Average: 4.5 (2 votes)

Author(s): P. Andrade, A. Deleo, C. Visus, L. Butterfield, A. Argiris, R. L. Ferris; University of Pittsburgh Cancer Institute, Pittsburgh, PA



Background: Alteration in the tumor suppressor protein, p53, is one of the most common events in human cancers. Since most mutations of p53 are associated with accumulation of p53, the nonmutated portions of protein are readily accessible to degradation into wild type (wt) sequence peptides for immune recognition by T lymphocytes.

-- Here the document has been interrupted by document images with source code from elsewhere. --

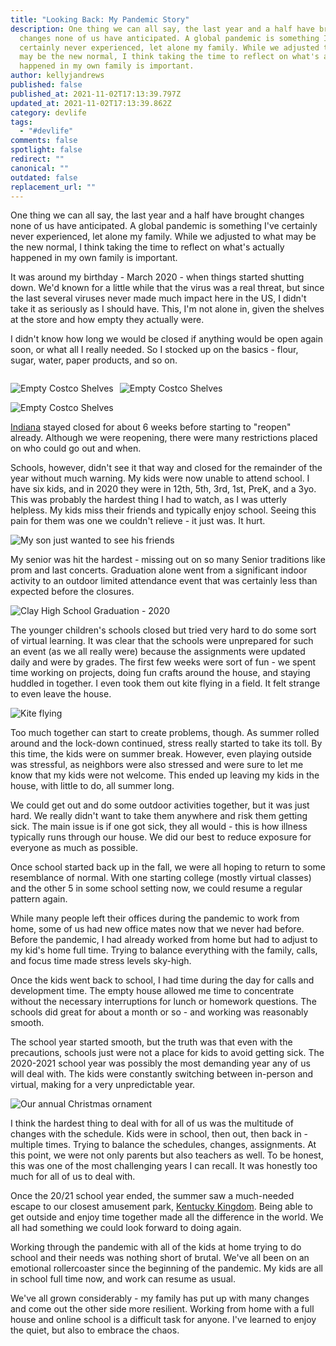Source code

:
 ```yaml
---
title: "Looking Back: My Pandemic Story"
description: One thing we can all say, the last year and a half have brought
  changes none of us have anticipated. A global pandemic is something I've
  certainly never experienced, let alone my family. While we adjusted to what
  may be the new normal, I think taking the time to reflect on what's actually
  happened in my own family is important.
author: kellyjandrews
published: false
published_at: 2021-11-02T17:13:39.797Z
updated_at: 2021-11-02T17:13:39.862Z
category: devlife
tags:
  - "#devlife"
comments: false
spotlight: false
redirect: ""
canonical: ""
outdated: false
replacement_url: ""
---
```

One thing we can all say, the last year and a half have brought changes none of us have anticipated. A global pandemic is something I've certainly never experienced, let alone my family.  While we adjusted to what may be the new normal, I think taking the time to reflect on what's actually happened in my own family is important. 

It was around my birthday - March 2020 - when things started shutting down. We'd known for a little while that the virus was a real threat, but since the last several viruses never made much impact here in the US, I didn't take it as seriously as I should have. This, I'm not alone in, given the shelves at the store and how empty they actually were.  

I didn't know how long we would be closed if anything would be open again soon, or what all I really needed. So I stocked up on the basics - flour, sugar, water, paper products, and so on.  

<span style="float:left; padding-right:10px">

![Empty Costco Shelves](/content/blog/looking-back-my-pandemic-story/shelves-1.jpg)

</span>

<span style="float:left; padding-right:10px">

![Empty Costco Shelves](/content/blog/looking-back-my-pandemic-story/shelves-2.jpg) 

</span>

![Empty Costco Shelves](/content/blog/looking-back-my-pandemic-story/shelves-3.jpg)

[Indiana](https://www.wfyi.org/news/articles/reflections-a-timeline-of-the-covid-19-pandemic-in-indiana) stayed closed for about 6 weeks before starting to "reopen" already. Although we were reopening, there were many restrictions placed on who could go out and when.

Schools, however, didn't see it that way and closed for the remainder of the year without much warning. My kids were now unable to attend school.   I have six kids, and in 2020 they were in 12th, 5th, 3rd, 1st, PreK, and a 3yo. This was probably the hardest thing I had to watch, as I was utterly helpless.  My kids miss their friends and typically enjoy school. Seeing this pain for them was one we couldn't relieve - it just was. It hurt. 

![My son just wanted to see his friends](/content/blog/looking-back-my-pandemic-story/finn.jpg)

My senior was hit the hardest - missing out on so many Senior traditions like prom and last concerts. Graduation alone went from a significant indoor activity to an outdoor limited attendance event that was certainly less than expected before the closures. 

![Clay High School Graduation - 2020](/content/blog/looking-back-my-pandemic-story/graduation.jpg)

The younger children's schools closed but tried very hard to do some sort of virtual learning.  It was clear that the schools were unprepared for such an event (as we all really were) because the assignments were updated daily and were by grades.  The first few weeks were sort of fun - we spent time working on projects, doing fun crafts around the house, and staying huddled in together. I even took them out kite flying in a field.  It felt strange to even leave the house. 

![Kite flying](/content/blog/looking-back-my-pandemic-story/kites-1.jpg)

Too much together can start to create problems, though. As summer rolled around and the lock-down continued, stress really started to take its toll. By this time, the kids were on summer break. However, even playing outside was stressful, as neighbors were also stressed and were sure to let me know that my kids were not welcome. This ended up leaving my kids in the house, with little to do, all summer long. 

We could get out and do some outdoor activities together, but it was just hard.  We really didn't want to take them anywhere and risk them getting sick. The main issue is if one got sick, they all would - this is how illness typically runs through our house. We did our best to reduce exposure for everyone as much as possible. 

Once school started back up in the fall, we were all hoping to return to some resemblance of normal. With one starting college (mostly virtual classes) and the other 5 in some school setting now, we could resume a regular pattern again. 

While many people left their offices during the pandemic to work from home, some of us had new office mates now that we never had before.  Before the pandemic, I had already worked from home but had to adjust to my kid's home full time. Trying to balance everything with the family, calls, and focus time made stress levels sky-high.

Once the kids went back to school, I had time during the day for calls and development time.  The empty house allowed me time to concentrate without the necessary interruptions for lunch or homework questions. The schools did great for about a month or so - and working was reasonably smooth.

The school year started smooth, but the truth was that even with the precautions, schools just were not a place for kids to avoid getting sick.  The 2020-2021 school year was possibly the most demanding year any of us will deal with. The kids were constantly switching between in-person and virtual, making for a very unpredictable year. 

![Our annual Christmas ornament](/content/blog/looking-back-my-pandemic-story/ornament.jpg)

I think the hardest thing to deal with for all of us was the multitude of changes with the schedule. Kids were in school, then out, then back in - multiple times. Trying to balance the schedules, changes, assignments. At this point, we were not only parents but also teachers as well. To be honest, this was one of the most challenging years I can recall. It was honestly too much for all of us to deal with. 

Once the 20/21 school year ended, the summer saw a much-needed escape to our closest amusement park, [Kentucky Kingdom](https://www.kentuckykingdom.com/). Being able to get outside and enjoy time together made all the difference in the world. We all had something we could look forward to doing again. 

Working through the pandemic with all of the kids at home trying to do school and their needs was nothing short of brutal. We've all been on an emotional rollercoaster since the beginning of the pandemic. My kids are all in school full time now, and work can resume as usual. 

We've all grown considerably - my family has put up with many changes and come out the other side more resilient. Working from home with a full house and online school is a difficult task for anyone. I've learned to enjoy the quiet, but also to embrace the chaos.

Methods: A phase I trial was conducted in stage I-IVa patients (pts) with SCCHN with no active disease using autologous dendritic cells (DC) loaded with two HLA-A*0201-restricted T cell-defined p53 peptides alone (Arm 1, 5 pts), plus either a wt p53 helper peptide (Arm 2, 5 pts) or nonspecific helper peptide (dervied from tetanus toxoid, Arm 3, 6 pts). The accrual goal is 24 patients, divided into the 3 arms. Each pt received 3 intranodal vaccinations at 2-week intervals. The primary endpoint was immunological response using ELISPOT, tetramer or delayed type hypersensitivity (DTH)reactions to p53 peptides.


Results: 16 pts have been vaccinated so far. Erythema or hematoma were observed at vaccine injection sites in two pts. At 15-mo median follow-up, 11/16 pts are alive without evidence of disease, 2 developed disease recurrence, and 1 pt developed a second primary lung cancer. Two have died of unrelated causes. Immunological analyses of the SCCHN patients' responses to immunization indicate responses to both HLA-A2 binding peptides. Tetramer frequencies for p53-specific CTL or IFN-gamma ELISPOT assays indicated a 5/16 responders. Ongoing correlative analyses include characterization of human papillomavirus (HPV) infection, HLA, antigen processing machinery, and staining with soluble T cell receptor for HLA-A2-p53 peptide complexes on tumor cells.


Conclusions: Adjuvant p53 peptide-loaded DC-based vaccination is feasible and safe in pts with SCCHN. A phase II wt p53-based vaccine trial will be proposed based on the most efficacious regimen used in this trial.